William J. Brennan, Jr.:

Well, you dissent — are you suggesting that the opinion [Inaudible] are you suggesting of the opinions are — absolutely reject the class action, aspect of them, that both of the injunctions [Inaudible] class action rather than as individual plaintiffs?

Whiteford S. Blakeney:

Oh, no, sir.

I’m not saying that at all.

I say that you first refer to the class action defect and you send it back, item one on that account.

Then you referred to the aspect that it restrained all collections from the plaintiffs.

William J. Brennan, Jr.:

That’s right, [Inaudible]

Whiteford S. Blakeney:

Yes, sir.

And you send it back for that reason and I’m saying this judgment has none of those defects.

William J. Brennan, Jr.:

Well, except for the injunction, [Inaudible]

Whiteford S. Blakeney:

But the second part —

William J. Brennan, Jr.:

[Inaudible] it does have the state court —

Whiteford S. Blakeney:

Your Honor, the sec —

William J. Brennan, Jr.:

[Inaudible] but nevertheless the practical —

Whiteford S. Blakeney:

Your Honor, the second paragraph is as much a part of the judgment as the first paragraph.

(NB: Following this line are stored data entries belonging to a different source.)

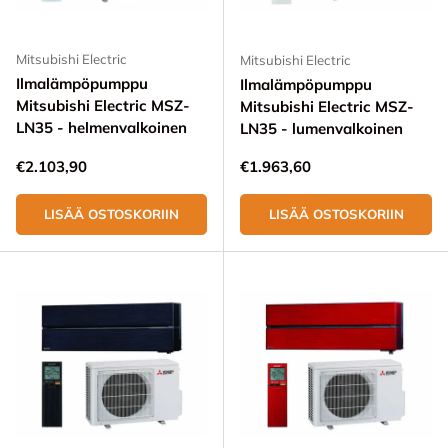
Mitsubishi Electric
Mitsubishi Electric
Ilmalämpöpumppu
Ilmalämpöpumppu
Mitsubishi Electric MSZ-
Mitsubishi Electric MSZ-
LN35 - helmenvalkoinen
LN35 - lumenvalkoinen
Normaali hinta
Normaali hinta
€2.103,90
€1.963,60
LISÄÄ OSTOSKORIIN
LISÄÄ OSTOSKORIIN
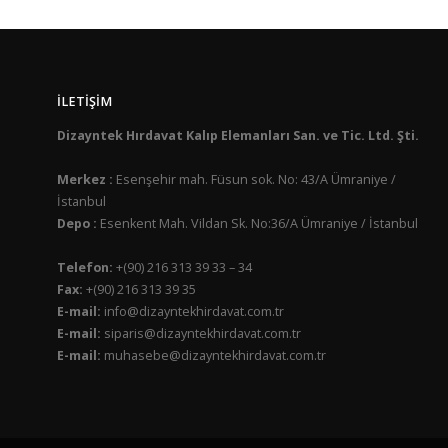
İLETIŞIM
Dizayntek Hırdavat Kalıp Elemanları San. ve Tic. Ltd. Şti.
Merkez :
Esenşehir mah. Füsun sok. No: 43/A Ümraniye /
İstanbul
Depo :
Esenkent Mah. Vildan Sk. No:36/A Ümraniye / İstanbul
Telefon:
+(90) 216 313 39 33 – 34
Fax:
+(90) 216 313 39 35
E-mail:
info@dizayntekhirdavat.com.tr
E-mail:
siparis@dizayntekhirdavat.com.tr
E-mail:
muhasebe@dizayntekhirdavat.com.tr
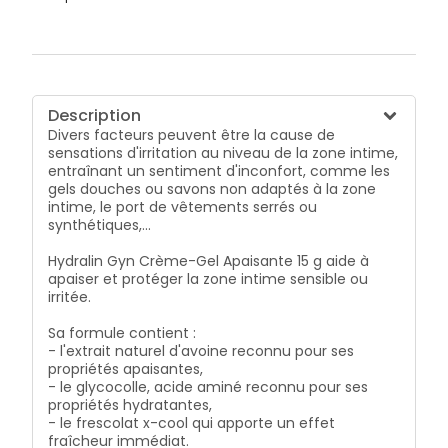
Description
Divers facteurs peuvent être la cause de
sensations d'irritation au niveau de la zone intime,
entraînant un sentiment d'inconfort, comme les
gels douches ou savons non adaptés à la zone
intime, le port de vêtements serrés ou
synthétiques,...
Hydralin Gyn Crème-Gel Apaisante 15 g aide à
apaiser et protéger la zone intime sensible ou
irritée.
Sa formule contient :
- l'extrait naturel d'avoine reconnu pour ses
propriétés apaisantes,
- le glycocolle, acide aminé reconnu pour ses
propriétés hydratantes,
- le frescolat x-cool qui apporte un effet
fraîcheur immédiat.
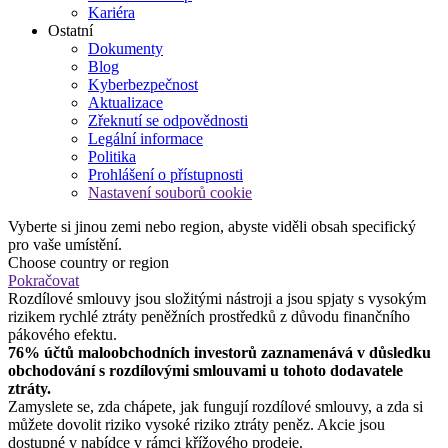
Kariéra
Ostatní
Dokumenty
Blog
Kyberbezpečnost
Aktualizace
Zřeknutí se odpovědnosti
Legální informace
Politika
Prohlášení o přístupnosti
Nastavení souborů cookie
Vyberte si jinou zemi nebo region, abyste viděli obsah specifický
pro vaše umístění.
Choose country or region
Pokračovat
Rozdílové smlouvy jsou složitými nástroji a jsou spjaty s vysokým
rizikem rychlé ztráty peněžních prostředků z důvodu finančního
pákového efektu.
76% účtů maloobchodních investorů zaznamenává v důsledku
obchodování s rozdílovými smlouvami u tohoto dodavatele
ztráty.
Zamyslete se, zda chápete, jak fungují rozdílové smlouvy, a zda si
můžete dovolit riziko vysoké riziko ztráty peněz. Akcie jsou
dostupné v nabídce v rámci křížového prodeje.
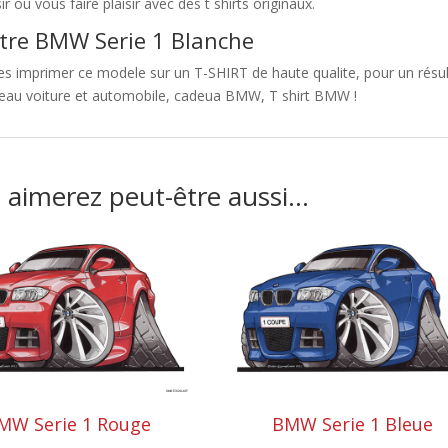
sir ou vous faire plaisir avec des t shirts originaux.
tre BMW Serie 1 Blanche
es imprimer ce modele sur un T-SHIRT de haute qualite, pour un résul
eau voiture et automobile, cadeua BMW, T shirt BMW !
 aimerez peut-être aussi…
MW Serie 1 Rouge
BMW Serie 1 Bleue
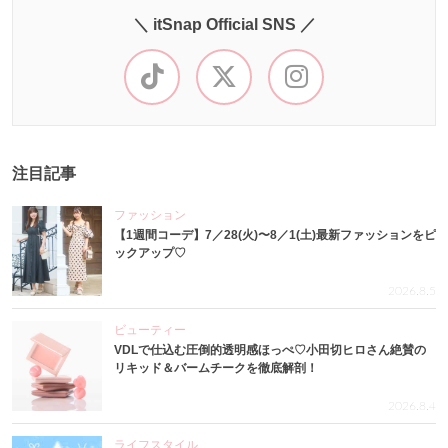
＼ itSnap Official SNS ／
注目記事
ファッション
【1週間コーデ】7／28(火)〜8／1(土)最新ファッションをピ
ックアップ♡
2026.8.5
ビューティー
VDLで仕込む圧倒的透明感ほっぺ♡小田切ヒロさん絶賛の
リキッド＆バームチークを徹底解剖！
2026.8.4
ライフスタイル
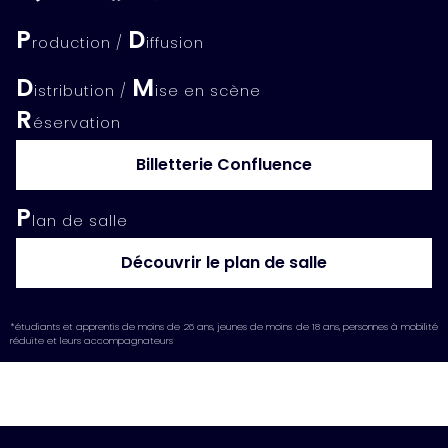
P
D
roduction /
iffusion
D
M
istribution /
ise en scène
R
éservation
Billetterie Confluence
P
lan de salle
Découvrir le plan de salle
*étudiants et apprentis de moins de 26 ans, jeunes de moins de 18 ans, personnes à mobilité
réduite et leurs accompagnateurs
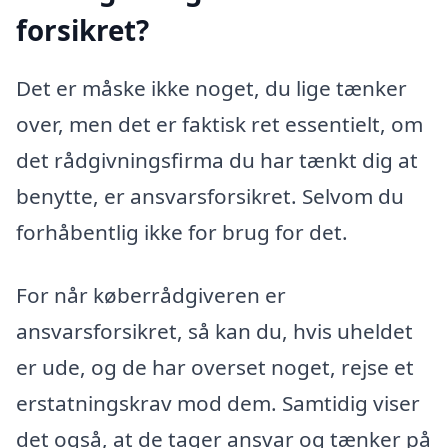
forsikret?
Det er måske ikke noget, du lige tænker
over, men det er faktisk ret essentielt, om
det rådgivningsfirma du har tænkt dig at
benytte, er ansvarsforsikret. Selvom du
forhåbentlig ikke for brug for det.
For når køberrådgiveren er
ansvarsforsikret, så kan du, hvis uheldet
er ude, og de har overset noget, rejse et
erstatningskrav mod dem. Samtidig viser
det også, at de tager ansvar og tænker på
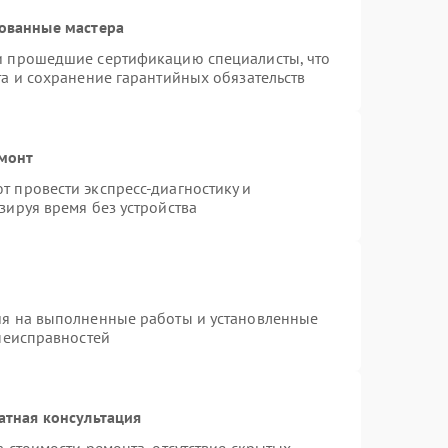
ованные мастера
и прошедшие сертификацию специалисты, что
та и сохранение гарантийных обязательств
емонт
 провести экспресс-диагностику и
зируя время без устройства
ия на выполненные работы и установленные
 неисправностей
атная консультация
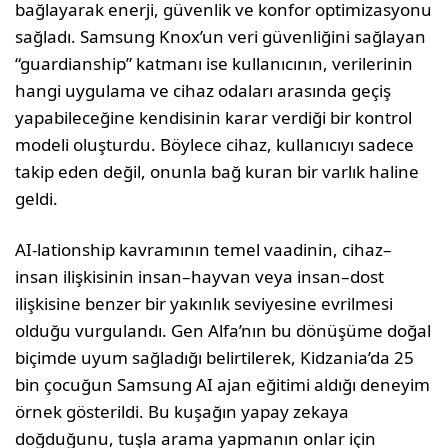
bağlaya­rak enerji, güvenlik ve konfor optimizasyo­nu
sağladı. Samsung Knox’un veri güven­liğini sağlayan
“guardianship” katmanı ise kullanıcının, verilerinin
hangi uygulama ve cihaz odaları arasında geçiş
yapabileceğine kendisinin karar verdiği bir kontrol
modeli oluşturdu. Böylece cihaz, kullanıcıyı sadece
takip eden değil, onunla bağ kuran bir var­lık haline
geldi.
AI-lationship kavramının temel vaadinin, cihaz–
insan ilişkisinin insan–hayvan veya insan–dost
ilişkisine benzer bir yakınlık seviyesine evrilmesi
olduğu vurgulandı. Gen Alfa’nın bu dönüşüme doğal
biçimde uyum sağladığı belirtilerek, Kidzania’da 25
bin çocuğun Samsung AI ajan eğitimi aldığı deneyim
örnek gösterildi. Bu kuşağın yapay zekaya
doğduğunu, tuşla arama yapmanın onlar için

And the second paragraph says that if a union would tell us what parts, the collective bargaining, we must pay it and will pay it.

William J. Brennan, Jr.:

I appreciate that argument but the fact is nonetheless [Inaudible]

Whiteford S. Blakeney:

They have put up bond and have said to the union, “Now, tell us what you want for collective bargaining and we’ll pay it.”

William J. Brennan, Jr.:

[Inaudible]

Whiteford S. Blakeney:

No, sir we’re not paying dues but we’re ready to pay.

Hugo L. Black:

They’re not getting —

Whiteford S. Blakeney:

Collect —

Hugo L. Black:

They are not getting any protection that they would get from having their money used for political purposes they’re against either, are they?

Whiteford S. Blakeney:

No, sir.

Hugo L. Black:

The only way they could get it is the way the Court did it, isn’t it?

Whiteford S. Blakeney:

There is no other way.

As a practical matter, there is no other way.